There are inadequate data in the literature to formulate rigid guidelines for managing patients with mixed or undifferentiated tumors. Histologic features do not appear to correlate with invasive or metastatic potential. Although aggressive behavior has not been documented in young infants, there are reports of such behavior in older children. Because orchiectomy cures most of these patients, RPLND and adjuvant therapy are probably not appropriate in the absence of radiographic evidence of metastatic disease. However, given the uncertainty, postoperative evaluation and follow-up for the development of metastatic disease seems prudent.
Summary
Prepubertal testis tumors are distinct from their adult counterparts in their histology and natural history. Over the past 2 decades, studies have highlighted these differences and resulted in a distinct management approach to prepubertal patients. Except when preoperative AFP levels are consistent with a yolk sac tumor, most patients should undergo an excisional biopsy with frozen section. If a benign tumor is found, the testicular remnant should be closed and replaced in the scrotum. If a yolk sac tumor is found, an orchiectomy should be performed. Most yolk sac tumors are limited to the testis and may be followed closely without adjuvant therapy. The 15% to 20% of patients with recurrent disease, as well as those who present with metastatic disease, can nearly all be cured with platinum-based chemotherapy.

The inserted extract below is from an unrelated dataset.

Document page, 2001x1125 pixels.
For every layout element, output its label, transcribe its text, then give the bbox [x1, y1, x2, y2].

Teratomas, epidermoid cysts, and most stromal tumors are benign and may be released from oncologic follow-up. Older patients with Sertoli cell tumors and patients with undifferentiated stromal tumors should undergo metastatic evaluation. With modern management, many prepubertal patients with testis tumors can retain their affected testis, and even the majority of patients with yolk sac tumors can avoid the morbidity of chemotherapy and RPLND without sacrificing a nearly 100% cure rate.
Main Points.
There are important differences between testis tumors occurring in children and those occurring in adults. These differences, which involve tumor histopathology, malignant potential, and pattern of metastatic spread, are of enough significance to warrant a distinct approach to the treatment of prepubertal tumors.
In the Prepubertal Testis Tumor Registry of the Urologic Section of the American Academy of Pediatrics, the majority of primary testis tumors were yolk sac tumors, followed by teratomas and stromal tumors. Because teratomas and most stromal tumors are benign in children, it would follow that fewer than two thirds of prepubertal testis tumors have malignant potential, compared with 90% of tumors in adults.

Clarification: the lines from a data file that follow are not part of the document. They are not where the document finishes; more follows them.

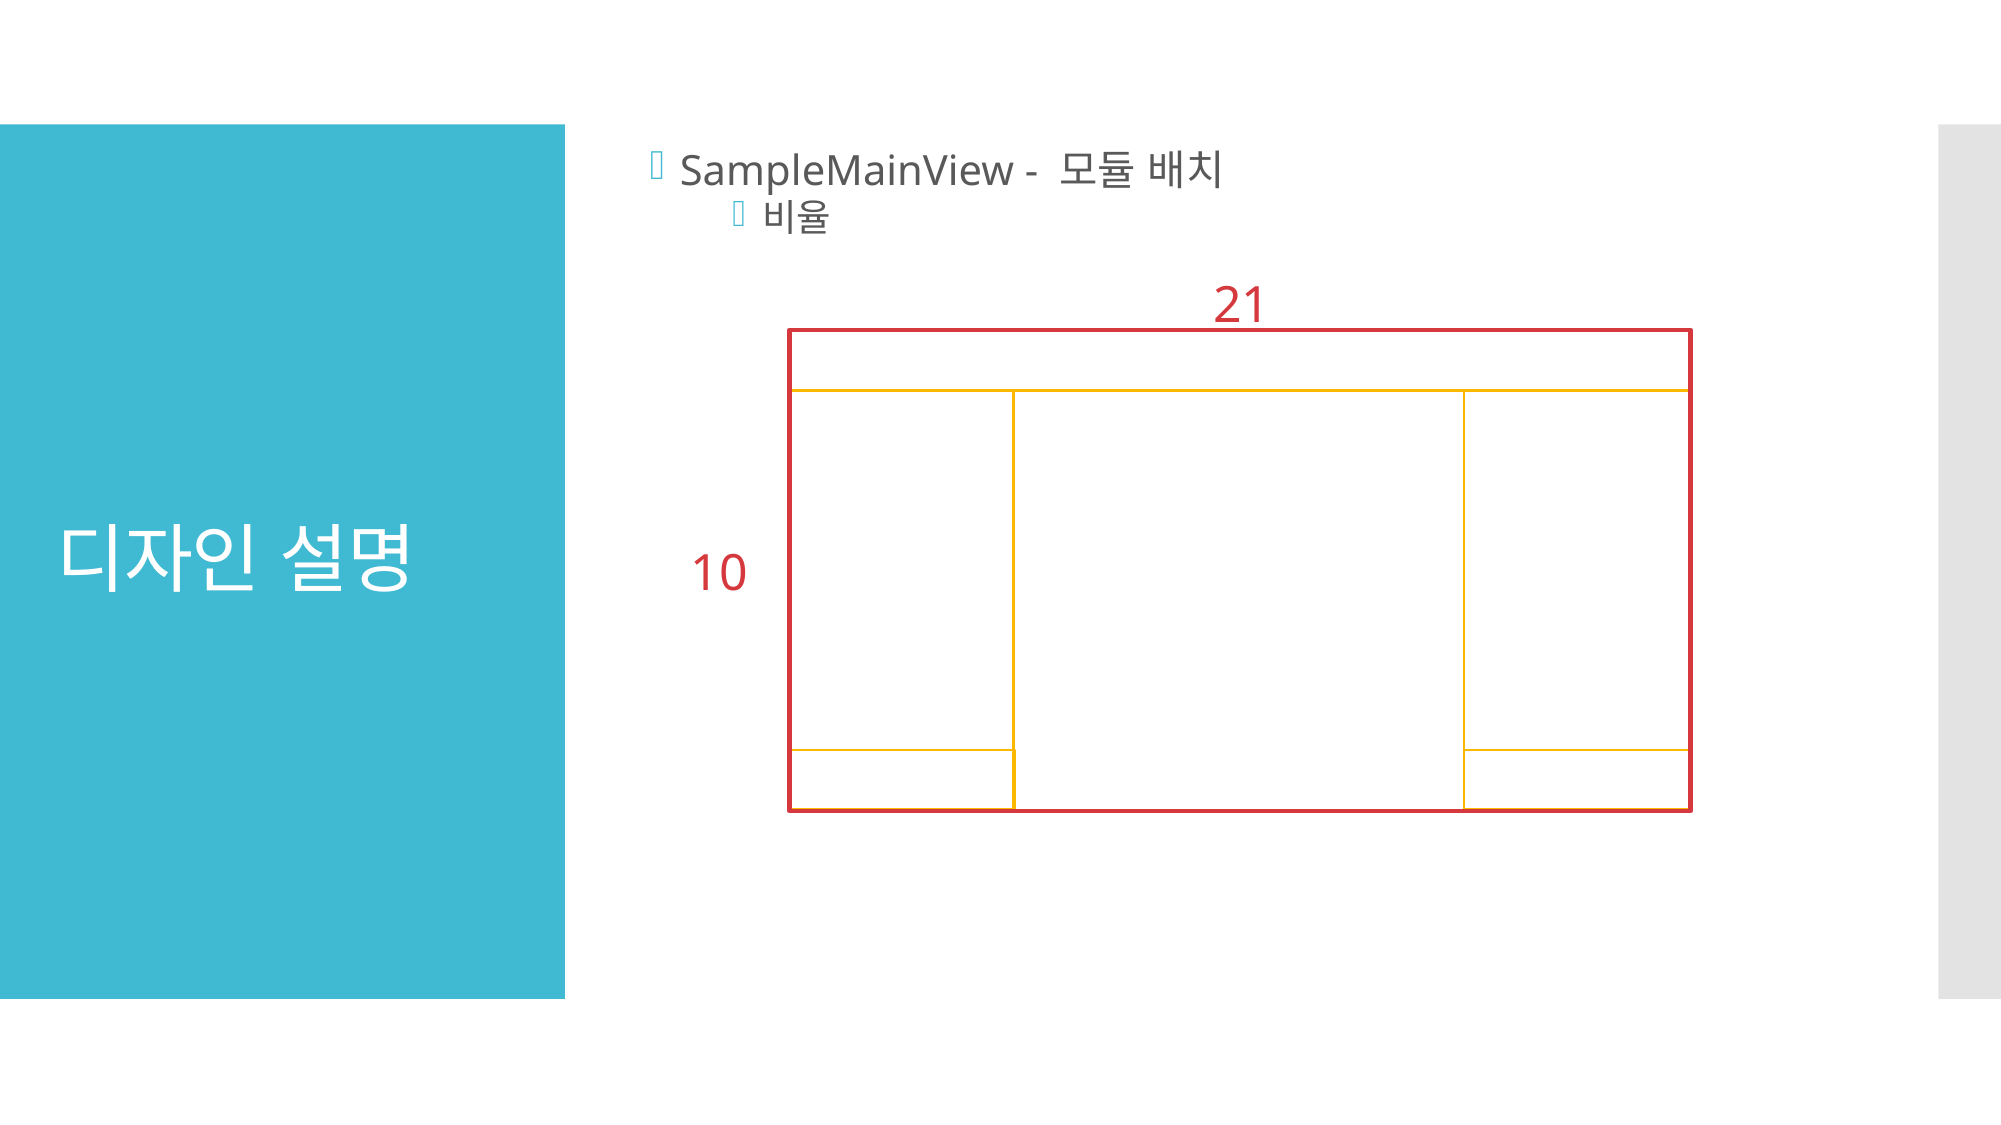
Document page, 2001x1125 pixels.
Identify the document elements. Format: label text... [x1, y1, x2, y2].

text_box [788, 329, 1691, 812]
list SampleMainView - 모듈 배치 비율 [634, 141, 1835, 282]
text_box 21 [1161, 264, 1322, 328]
title 디자인 설명 [41, 184, 525, 940]
text_box 10 [657, 533, 781, 609]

Except for tumors in children older than 6 months with elevated α-fetoprotein levels (who most likely harbor yolk sac tumors), the initial surgical management of a prepubertal testis tumor is excisional biopsy with frozen section analysis.

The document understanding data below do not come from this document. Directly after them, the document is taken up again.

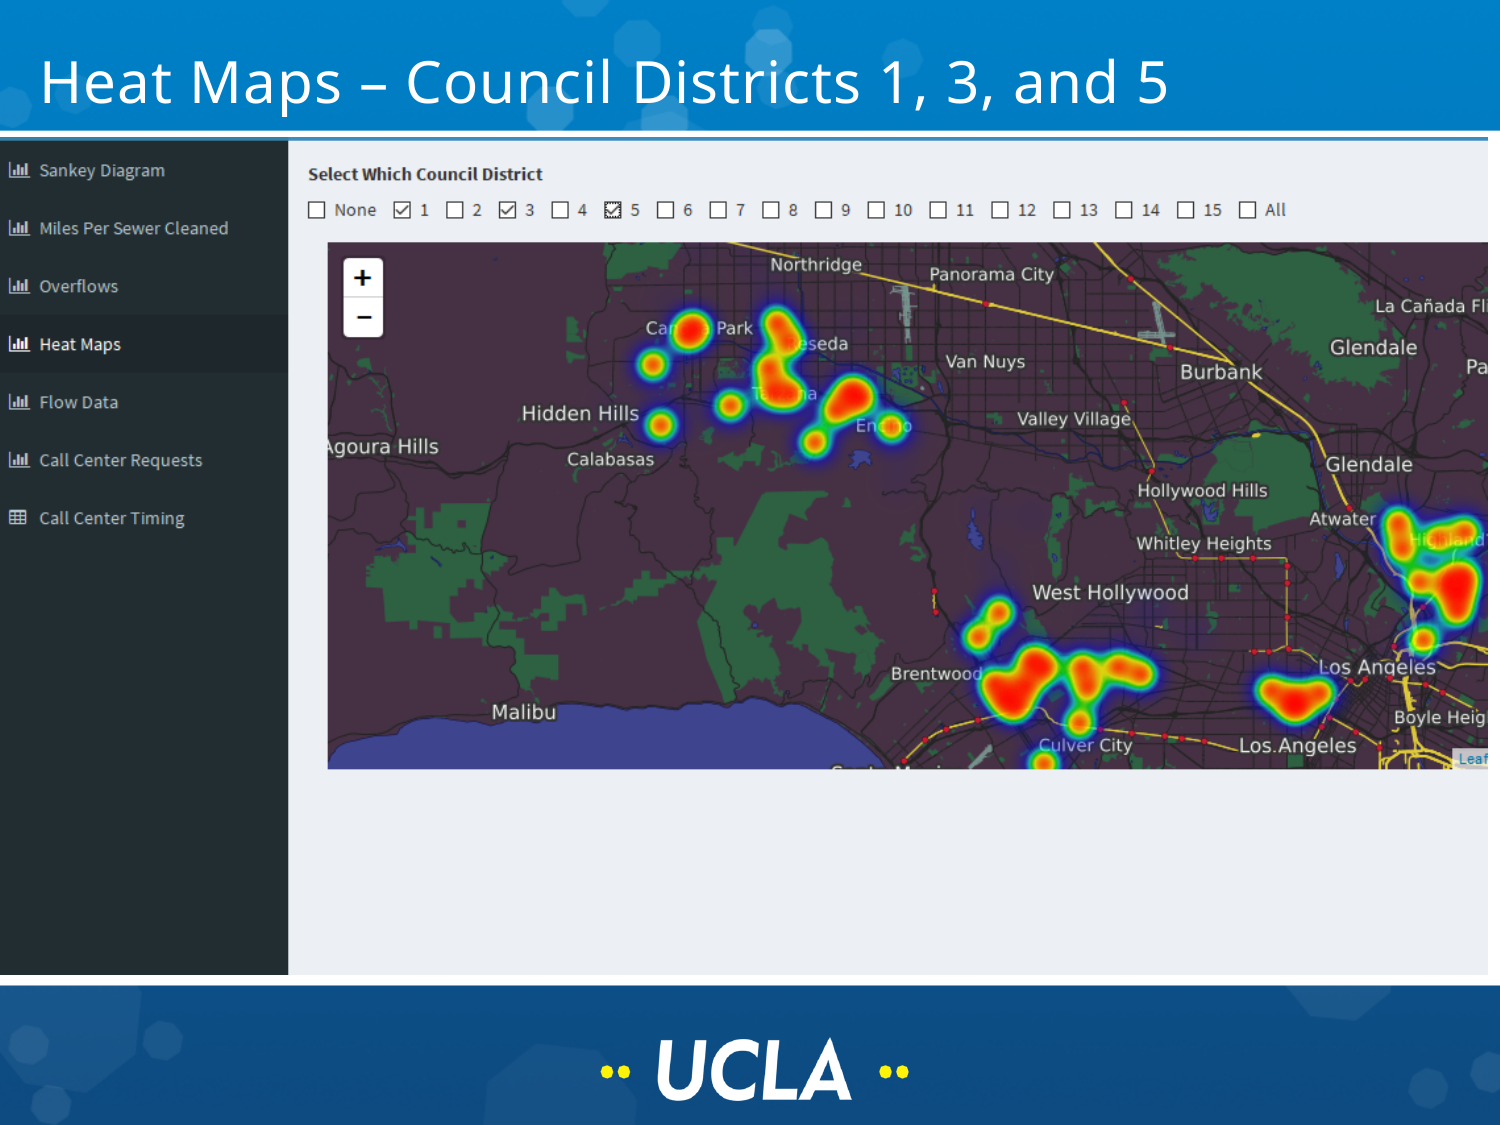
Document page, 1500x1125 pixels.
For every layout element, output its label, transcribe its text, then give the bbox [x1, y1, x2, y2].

text_box Heat Maps – Council Districts 1, 3, and 5 [24, 37, 1313, 123]
picture [0, 0, 1500, 1125]
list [0, 137, 1489, 976]
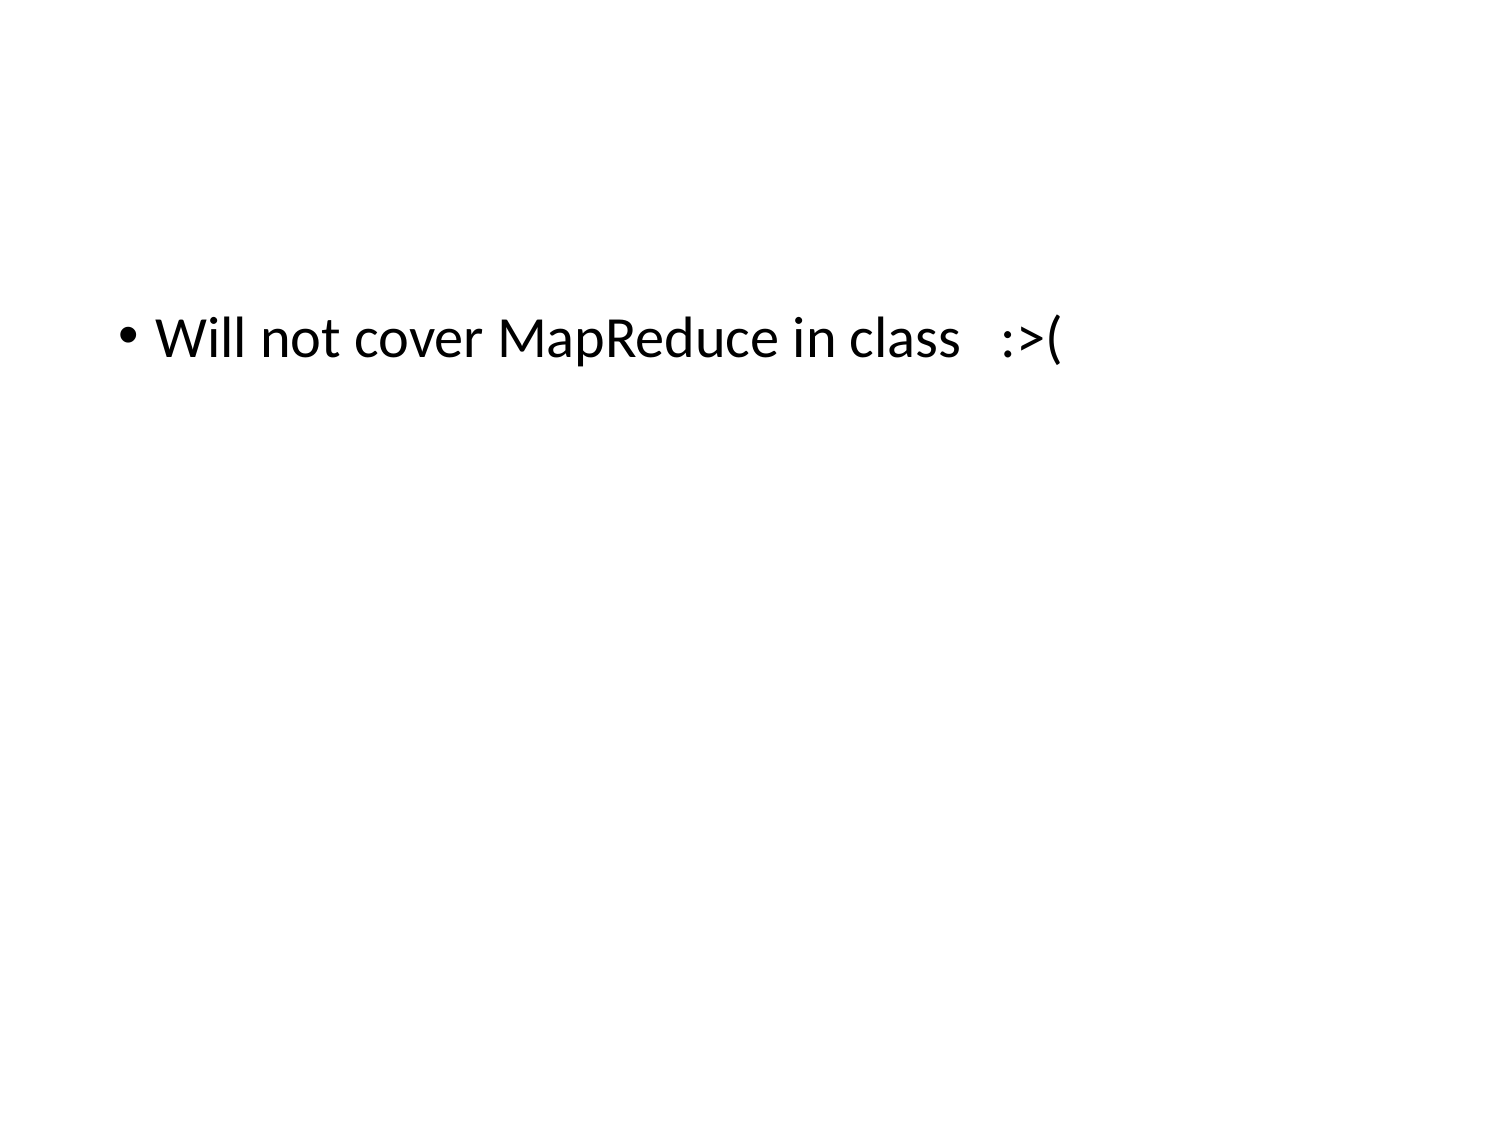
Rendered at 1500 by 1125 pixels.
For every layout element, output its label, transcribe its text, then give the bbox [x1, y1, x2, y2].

list Will not cover MapReduce in class :>( [103, 299, 1397, 1014]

Stage I tumors are best managed with orchiectomy and observation. Patients with recurrent disease or metastases at presentation can expect excellent results with platinum-based multiagent chemotherapy.
For patients with epidermoid cysts and prepubertal patients with teratomas, no radiographic studies or follow-up for the development of metastatic disease is required. Because of the potential for malignancy, postpubertal patients with teratomas should be evaluated and followed on the same protocol as adults with potentially malignant germ cell tumors.